What is asked:
[1] Answer these questions from the events page:
(a) On what dates does the crash course in Greek paleography take place?
(b) At which university is the 15th Celtic Conference in Classics held?
(c) Which students is the paleography course intended for?
[2] Write the next part of the events page, starting after its last line.

Extracted text:
══════════════════════════════

Events

Upcoming events

  • CRASH COURSE IN GREEK PALEOGRAPHY:  Leiden University Library, 27-28 May 2024.The Leiden University Centre for the Arts in Society, Leiden University Library and the Greek department of Ghent University offer a two-day course in Greek palaeography in collaboration with the Research School OIKOS. The course is intended for MA, ResMA and doctoral students in the areas of Classics, Ancient History, Ancient Civilizations and Medieval studies with a good command of Greek. It offers a chronological introduction into Greek palaeography from the Hellenistic period until the end of the Middle Ages and is specifically aimed at acquiring practical skills for research involving literary and documentary papyri and/or manuscripts. This course gives the unique opportunity to practice reading on original papyri and manuscripts from the collection of the Leiden Papyrological Institute and the special collections of the Leiden University Library.Full programme here: https://www.grieks.ugent.be/events/crash-course-in-greek-palaeography-2024/
  • CALL FOR PAPERS: “OLD AGE IN LATIN LITERATURE” at the 15th Celtic Conference in Classics, Cardiff University (9-12th July, 2024)

══════════════════════════════

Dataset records
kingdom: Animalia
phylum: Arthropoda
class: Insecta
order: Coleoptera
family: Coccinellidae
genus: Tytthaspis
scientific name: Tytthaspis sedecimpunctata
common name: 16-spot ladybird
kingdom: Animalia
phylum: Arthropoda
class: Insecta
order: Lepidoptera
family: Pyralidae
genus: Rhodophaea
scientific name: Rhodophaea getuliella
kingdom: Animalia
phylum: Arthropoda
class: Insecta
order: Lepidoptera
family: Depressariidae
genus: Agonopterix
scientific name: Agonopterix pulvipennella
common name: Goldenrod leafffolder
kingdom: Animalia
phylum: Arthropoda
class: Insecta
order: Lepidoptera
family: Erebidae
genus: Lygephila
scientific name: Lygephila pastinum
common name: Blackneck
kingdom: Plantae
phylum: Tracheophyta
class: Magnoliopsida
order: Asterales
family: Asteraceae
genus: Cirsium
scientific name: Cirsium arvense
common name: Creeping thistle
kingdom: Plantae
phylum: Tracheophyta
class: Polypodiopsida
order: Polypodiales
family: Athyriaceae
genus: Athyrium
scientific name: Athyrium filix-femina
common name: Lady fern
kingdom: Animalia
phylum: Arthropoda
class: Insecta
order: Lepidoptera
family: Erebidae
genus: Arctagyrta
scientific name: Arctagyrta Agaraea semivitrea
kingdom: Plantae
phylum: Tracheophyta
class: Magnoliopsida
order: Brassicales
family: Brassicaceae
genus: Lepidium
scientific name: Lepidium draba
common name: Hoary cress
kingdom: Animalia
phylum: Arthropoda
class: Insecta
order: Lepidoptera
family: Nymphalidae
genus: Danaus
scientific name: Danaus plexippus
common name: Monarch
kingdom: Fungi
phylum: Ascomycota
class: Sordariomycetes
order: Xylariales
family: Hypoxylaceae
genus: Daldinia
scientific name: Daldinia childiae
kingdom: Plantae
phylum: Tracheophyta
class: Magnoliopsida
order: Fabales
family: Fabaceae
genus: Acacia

══════════════════════════════

Expected responses:
[1]
(a) 27-28 May 2024.
(b) Cardiff University.
(c) MA, ResMA and doctoral students in Classics, Ancient History, Ancient Civilizations and Medieval studies who have a good command of Greek.

[2]
    Panel organisers: Marco Formisano (Ghent) & Nina Van der Sype (Ghent)

    The historiographical approach to the topic of old age in Roman Antiquity has prevailed in scholarship over the course of the past decades, focusing mainly on demography and the reality of ageing. It is however striking that, where it concerns the representation of old age in Latin prose and poetry, there are but a handful of leading reference works available to us, and that approaches to and analyses of old age in Latin literature have a predominant focus on the male perspective in texts from Classical Antiquity, with amongst others Cicero’s De Senectute and Seneca’s Epistulae ad Lucilium studied widely.

    Ageing studies, an interdisciplinary subfield of cultural analysis that originated in the 1990s, aims to investigate all aspects relating to the cultural mediation of the embodied and lived experience of getting older and also researches representations of old age across all media, including arts, film and literature. Particular attention has been devoted to the challenging of the so-called “narrative of decline” as well as to the specific relationship between age and the body, as intersected by amongst others gender. These relevant inquiries have however not yet been discussed within the fields of classics, despite the large corpus of Latin literary works in which the conceptualization of old age occurs – including in various genres as well as Christian and pagan literature ranging from the 1st c. BC up until the latter stages of Late Antiquity.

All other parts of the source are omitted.